Telling a mother her baby is cute is like giving your compliments to the chef
{speed dating}
Me: What handbags can you afford?
It’s time to clean the refrigerator when something closes the door from the inside…
God: you can sting people more than once.
Wasp: I mean that’s-that’s not that big a deal.
God: oh. hey Bee come here for a second.
Bee: what’s up?
God: Wasp, tell Bee what you just told me.
Wasp:
*seductively boils hot dog* *suggestively unscrews ketchup bottle* *alluringly toasts bun* *erotically describes this in between asterisks*
Mathematically there’s a very small percentage of the cat that is claws although she so often makes it seem otherwise.
God: You finish all 11 commandments?
Moses: About the 11th one…
God: What?
Moses: Check yourself before you wreck yourself?
God: Fine, 10.
Me: Beetlejuice! Beetlejuice!

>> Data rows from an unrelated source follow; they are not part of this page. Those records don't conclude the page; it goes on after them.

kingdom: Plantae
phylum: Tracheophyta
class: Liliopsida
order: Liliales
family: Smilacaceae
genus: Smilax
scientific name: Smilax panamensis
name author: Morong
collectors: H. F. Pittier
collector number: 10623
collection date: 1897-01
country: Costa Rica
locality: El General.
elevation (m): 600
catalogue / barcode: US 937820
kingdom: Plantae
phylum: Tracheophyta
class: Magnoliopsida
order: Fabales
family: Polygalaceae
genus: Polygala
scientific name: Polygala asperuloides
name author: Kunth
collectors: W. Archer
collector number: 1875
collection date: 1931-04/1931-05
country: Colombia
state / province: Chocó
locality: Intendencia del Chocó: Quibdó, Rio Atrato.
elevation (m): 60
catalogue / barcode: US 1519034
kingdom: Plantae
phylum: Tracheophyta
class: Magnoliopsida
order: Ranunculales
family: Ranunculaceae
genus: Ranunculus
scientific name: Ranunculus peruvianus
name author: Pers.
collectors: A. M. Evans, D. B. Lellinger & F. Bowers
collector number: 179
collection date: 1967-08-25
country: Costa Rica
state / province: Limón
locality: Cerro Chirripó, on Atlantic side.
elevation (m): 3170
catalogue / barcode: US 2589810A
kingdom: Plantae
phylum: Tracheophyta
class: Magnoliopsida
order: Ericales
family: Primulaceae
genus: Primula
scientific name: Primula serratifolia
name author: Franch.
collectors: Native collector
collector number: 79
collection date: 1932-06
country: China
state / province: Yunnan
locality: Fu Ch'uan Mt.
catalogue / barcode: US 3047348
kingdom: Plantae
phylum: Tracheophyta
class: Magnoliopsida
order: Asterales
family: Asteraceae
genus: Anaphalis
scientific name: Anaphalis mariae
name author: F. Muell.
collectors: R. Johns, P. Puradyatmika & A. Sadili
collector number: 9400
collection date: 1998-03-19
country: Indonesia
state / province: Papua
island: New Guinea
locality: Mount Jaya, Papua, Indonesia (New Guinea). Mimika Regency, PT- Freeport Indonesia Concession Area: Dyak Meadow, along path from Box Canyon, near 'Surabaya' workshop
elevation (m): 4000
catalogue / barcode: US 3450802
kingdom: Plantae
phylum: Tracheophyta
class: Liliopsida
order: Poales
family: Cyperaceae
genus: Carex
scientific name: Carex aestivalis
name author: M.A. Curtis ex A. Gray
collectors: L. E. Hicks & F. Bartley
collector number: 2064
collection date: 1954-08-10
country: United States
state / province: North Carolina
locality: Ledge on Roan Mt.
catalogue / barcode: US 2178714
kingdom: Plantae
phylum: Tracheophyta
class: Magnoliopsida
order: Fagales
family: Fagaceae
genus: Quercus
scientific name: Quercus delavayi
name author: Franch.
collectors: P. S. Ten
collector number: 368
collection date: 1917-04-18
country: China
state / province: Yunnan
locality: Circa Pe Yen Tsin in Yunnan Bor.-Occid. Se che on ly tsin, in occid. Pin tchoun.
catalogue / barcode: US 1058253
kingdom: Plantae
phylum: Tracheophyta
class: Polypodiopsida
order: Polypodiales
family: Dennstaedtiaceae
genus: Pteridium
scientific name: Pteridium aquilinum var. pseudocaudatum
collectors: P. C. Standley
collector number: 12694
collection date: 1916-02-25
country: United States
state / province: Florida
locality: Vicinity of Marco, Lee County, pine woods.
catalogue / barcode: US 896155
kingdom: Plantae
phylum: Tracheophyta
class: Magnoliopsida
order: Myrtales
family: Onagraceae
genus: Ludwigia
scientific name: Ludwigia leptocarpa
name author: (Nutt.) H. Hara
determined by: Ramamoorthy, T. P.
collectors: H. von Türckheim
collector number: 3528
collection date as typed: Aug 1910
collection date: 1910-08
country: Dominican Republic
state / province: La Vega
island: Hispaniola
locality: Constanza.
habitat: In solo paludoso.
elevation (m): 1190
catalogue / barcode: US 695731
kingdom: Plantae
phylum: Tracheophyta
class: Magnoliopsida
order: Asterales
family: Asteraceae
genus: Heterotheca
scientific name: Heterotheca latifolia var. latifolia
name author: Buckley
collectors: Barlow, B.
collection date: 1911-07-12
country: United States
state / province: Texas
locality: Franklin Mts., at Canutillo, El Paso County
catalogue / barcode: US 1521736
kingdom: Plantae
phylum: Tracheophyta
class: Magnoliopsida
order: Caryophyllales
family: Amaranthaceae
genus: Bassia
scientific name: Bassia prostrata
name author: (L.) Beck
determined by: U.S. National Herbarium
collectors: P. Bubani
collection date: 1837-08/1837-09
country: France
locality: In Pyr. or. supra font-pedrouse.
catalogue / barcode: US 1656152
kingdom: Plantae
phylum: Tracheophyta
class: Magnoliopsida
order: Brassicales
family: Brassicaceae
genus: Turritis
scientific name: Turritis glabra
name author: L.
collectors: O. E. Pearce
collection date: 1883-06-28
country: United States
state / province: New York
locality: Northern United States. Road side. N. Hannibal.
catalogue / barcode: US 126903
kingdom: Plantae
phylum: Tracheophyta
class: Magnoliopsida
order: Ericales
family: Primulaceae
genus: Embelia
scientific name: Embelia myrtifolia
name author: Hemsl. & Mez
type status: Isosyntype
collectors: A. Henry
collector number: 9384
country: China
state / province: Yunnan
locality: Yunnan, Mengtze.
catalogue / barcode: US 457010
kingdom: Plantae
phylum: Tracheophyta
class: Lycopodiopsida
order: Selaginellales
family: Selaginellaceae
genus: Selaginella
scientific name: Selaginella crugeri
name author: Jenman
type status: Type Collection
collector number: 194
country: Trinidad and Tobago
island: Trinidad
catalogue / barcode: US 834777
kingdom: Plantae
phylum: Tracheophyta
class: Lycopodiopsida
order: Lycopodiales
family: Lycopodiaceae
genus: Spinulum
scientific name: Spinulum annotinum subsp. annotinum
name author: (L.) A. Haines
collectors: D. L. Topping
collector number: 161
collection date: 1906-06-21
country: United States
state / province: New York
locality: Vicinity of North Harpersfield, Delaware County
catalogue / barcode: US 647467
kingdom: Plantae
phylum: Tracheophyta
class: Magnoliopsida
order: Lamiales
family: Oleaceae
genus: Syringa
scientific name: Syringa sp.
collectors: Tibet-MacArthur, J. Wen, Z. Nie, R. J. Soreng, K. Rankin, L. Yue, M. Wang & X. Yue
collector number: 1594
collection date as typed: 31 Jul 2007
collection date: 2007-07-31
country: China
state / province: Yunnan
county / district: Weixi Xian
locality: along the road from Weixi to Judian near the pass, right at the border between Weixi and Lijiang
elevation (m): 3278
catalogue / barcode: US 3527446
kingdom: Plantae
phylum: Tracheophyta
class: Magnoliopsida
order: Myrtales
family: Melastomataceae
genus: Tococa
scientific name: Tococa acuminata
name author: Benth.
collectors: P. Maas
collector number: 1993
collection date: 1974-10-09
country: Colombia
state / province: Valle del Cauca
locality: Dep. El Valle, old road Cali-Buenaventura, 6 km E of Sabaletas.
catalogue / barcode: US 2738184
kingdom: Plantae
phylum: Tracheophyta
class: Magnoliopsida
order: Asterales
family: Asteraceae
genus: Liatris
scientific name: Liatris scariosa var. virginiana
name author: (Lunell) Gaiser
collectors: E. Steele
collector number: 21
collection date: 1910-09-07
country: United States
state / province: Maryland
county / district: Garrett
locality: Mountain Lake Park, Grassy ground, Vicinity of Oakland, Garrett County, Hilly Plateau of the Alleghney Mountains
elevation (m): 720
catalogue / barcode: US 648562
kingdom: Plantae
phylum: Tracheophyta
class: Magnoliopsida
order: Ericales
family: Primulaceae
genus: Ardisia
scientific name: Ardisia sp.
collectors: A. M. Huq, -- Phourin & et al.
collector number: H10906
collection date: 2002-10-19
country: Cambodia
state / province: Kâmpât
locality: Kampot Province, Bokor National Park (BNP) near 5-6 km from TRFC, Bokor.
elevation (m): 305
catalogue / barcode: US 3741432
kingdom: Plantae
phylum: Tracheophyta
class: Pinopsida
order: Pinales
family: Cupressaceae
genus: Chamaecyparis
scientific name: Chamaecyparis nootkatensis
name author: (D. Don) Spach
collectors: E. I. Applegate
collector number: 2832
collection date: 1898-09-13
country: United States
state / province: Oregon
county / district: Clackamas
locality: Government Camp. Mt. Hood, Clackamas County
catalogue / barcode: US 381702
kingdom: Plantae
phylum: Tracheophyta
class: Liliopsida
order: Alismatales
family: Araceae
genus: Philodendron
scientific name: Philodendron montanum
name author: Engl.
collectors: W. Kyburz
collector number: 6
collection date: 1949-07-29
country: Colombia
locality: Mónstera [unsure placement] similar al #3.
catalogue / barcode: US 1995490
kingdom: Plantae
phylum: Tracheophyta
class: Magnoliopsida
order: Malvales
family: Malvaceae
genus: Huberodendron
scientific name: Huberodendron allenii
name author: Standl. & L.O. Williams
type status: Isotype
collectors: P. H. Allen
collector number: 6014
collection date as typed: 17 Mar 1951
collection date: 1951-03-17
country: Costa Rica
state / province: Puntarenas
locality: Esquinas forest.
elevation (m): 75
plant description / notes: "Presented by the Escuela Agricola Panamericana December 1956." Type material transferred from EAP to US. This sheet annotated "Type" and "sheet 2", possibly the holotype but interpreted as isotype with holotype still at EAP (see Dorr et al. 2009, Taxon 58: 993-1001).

Beetlejuice!
Bartender: doesn’t matter how many times you say it, we don’t have it
me: I’m in a terrible mood
friend: try drinking some water
me: how dare you my emotions are real and can’t be placated
[immediately after drinking water]
me: okay obviously the water didn’t do anything but I think while drinking I took time to reflect and feel better
[Terminator Academy]
Terminator: When you travel to the past you will arrive nude.
Insecurminator: oh no!
Justin Bieber only pretends to retire on Twitter, worst Christmas ever.
WIFE: Just try to be normal tonight.
[later at the dinner party]
ME: Do you think the ghosts of muppets are doomed to roam the earth until reunited with the hand that animated them in life?
“Hi, my name is Gary and I’m a shopaholic, my favorite place to shop is the alcohol store.”
So quick to claim someone on your taxes yet so slow to make them a snack.
My twins both have hiccups at the same time and I’m over here hoping it’s not the eighth sign of the apocalypse
Me:*spends 4hrs comparing gift prices on several sites to save $4*
Also Me: *spends $33 on pizza because I shopped too long to cook $6 chicken*
if twitter really is dying, my confession is that i never noticed the comma in that one pride and prejudice quote, so up until recently i always read it as “you have bewitched me body and me soul” in a leprachaun voice and i never understood how people found that romantic
Depression ads overestimate my need to hike.
I think my mom just blocked me
OBITUARY WRITER: so how would u describe urself
ME: oh, very literaly. i guess u could say im… [lowering sunglases] lowering sunglases
Police – they really trashed your house, anything missi-
Me – hmmm? No, this is how it always looks
[1st time on phone with a girl]
I’ve got butterflies in my stomachIt’s so cute that you’re nervous
[eating 2nd bowl of butterflies] huh?
Friend: did you know that only female mosquitos bite?
*later walking home*
Me, getting eaten alive: evening ladies
[end of long conversation]
HER: let me give you my number
ME: great! [forgot name] how do you spell your name?
HER:
ME:
HER: k-i-m
ME:
[minutes after eating mac & cheese] u know what would be amazing right now- and honestly it’s been a while since I’ve had it- mac & cheese
My kids as adults explaining my disappearance: 20 years ago she said if we didn’t hurry up she’d leave without us, & we never saw her again.
These people act like they’ve never seen a woman eat a whole rotisserie chicken before.